求人サイトのインディード(Indeed)が求職者1000人を対象に2020年末に実施した調査では、ほとんどの人にとって仕事と私生活の境い目が恒久的にあいまいになったという見方に43%が同意した。
▽長期的な均衡やコスト対効果に留意することが必要
各社は、職場外福利厚生を長期的に続けていくことがどれだけ現実的かを考える必要があるだろう。在宅勤務と職場勤務、その両方の社員が入り混じるなかで、どういった型の福利厚生にどれだけの経営資源を投じるのかといった配分も複雑な課題だ。
「精神の健康、身体の健康、家族との暮らしという観点から社員を職場外でも支援していくニーズは、今後も継続するだろう」と、エイクロン大学で経営管理学を教えるエリン・マカリウス准教授は話す。「雇用主は長期にわたって実態を追跡し、コスト対効果も計算する必要がある」。
▽フェイスブック、内装設計補助や託児サービス支援を提供
フェイスブックは、2020年5月の時点でほとんどの社員が恒久的に遠隔労働環境に移行するという見通しを明らかにしていた。
同社は最近、自宅での勤務空間の設計コンサルティング・サービスを福利厚生に追加した。従業員たちはそれを利用することで、壁の色や家具の配置、そのほかの内装設計について、内装専門家たちからの助言を無料で受けられる。

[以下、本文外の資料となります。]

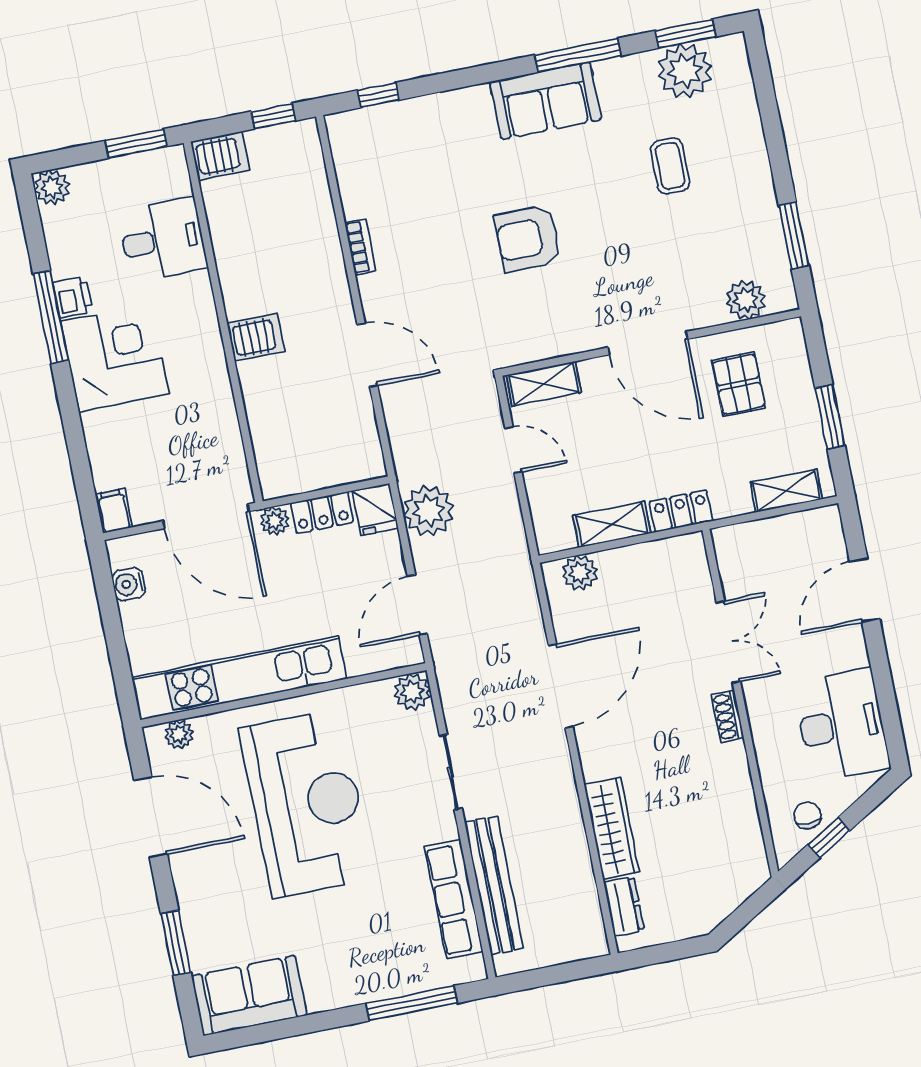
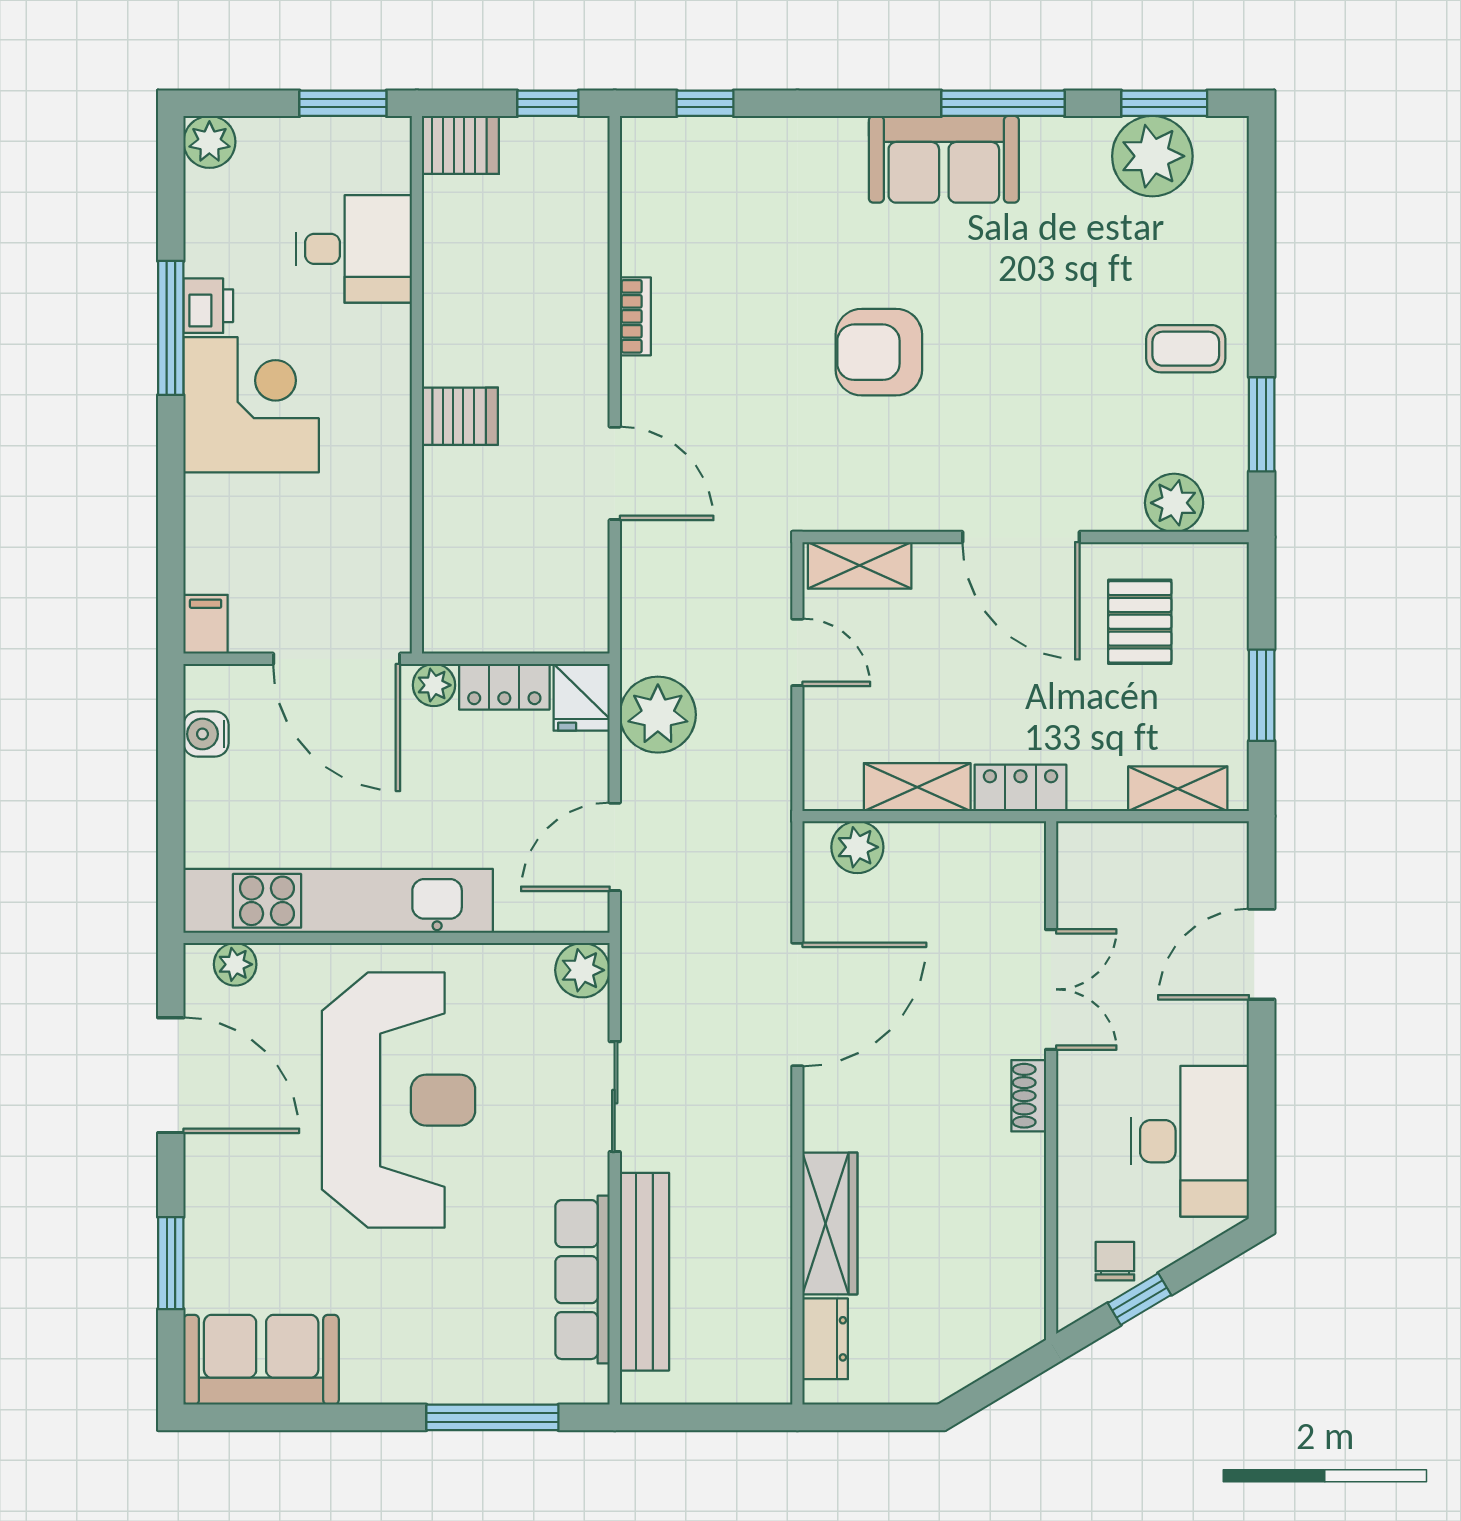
coffee table: (670, 166) -> (1186, 349), moved, turned 90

フェイスブックはまた、学校と託児施設の閉鎖によって子持ち社員の負担が増大しているのに対応するために託児関連の福利厚生を7月に拡大した。同社は今後もそれを継続する計画だ。
▽福利厚生サービス会社ら、顧客会社を大幅増
その種の福利厚生サービスは社員らのあいだで好評だ。
家族向けの福利厚生サービスを100社以上の顧客会社に提供するサンフランシスコ拠点のクリオ・ラブズ(Cleo Labs)は、パンデミック間に託児サービスの対象を5歳までから12歳までに拡大した。その新サービスには、セラピストや幼児教育専門家との相談も含まれている。2020年中に新たに開拓した顧客会社らの従業員数は計6万人以上に達した。

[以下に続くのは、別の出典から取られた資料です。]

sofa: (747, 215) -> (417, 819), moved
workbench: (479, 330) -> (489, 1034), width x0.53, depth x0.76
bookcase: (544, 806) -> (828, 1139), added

ピンタレスト(Pinterest)は最近、比較的年長の児童を対象としたクリオ・ラブズのサービスを導入した一社だ。また、セールスフォースもクリオ・ラブズのサービスを 2021年内に従業員らに提供開始する。
そのほか、精神衛生や財務計画、キャリア相談のサービスを提供するモダン・ライフ(Modern Life)は、2020年3月以降、顧客会社の数を2倍に増やした。
▽雑用代行サービス会社、2020年に140社を獲得
一方、パーソナル・アシスタント・サービス(個人的雑用代行サービス)を提供するスクエアード・アウェイ・パートナーズ(Squared Away Partners)は、2020年に新たに140社の顧客会社を獲得した。
スクエアードは、160人のパーソナル・アシスタントを有し、カレンダー(各種の予定や計画)や家計簿を管理したり、カスタマー・サービスに電話をかけるといった所用を代行している。
シリコン・バレー企業らは、スクエアードのサービスを従業員たちに提供することで、日々の暮らしにおけるさまざまの負担を軽減するという福利厚生を提供するようになった。
実際、スクエアードが過去1年間に獲得した新規顧客会社のほとんどは技術会社やベンチャー・キャピタル会社で占められる。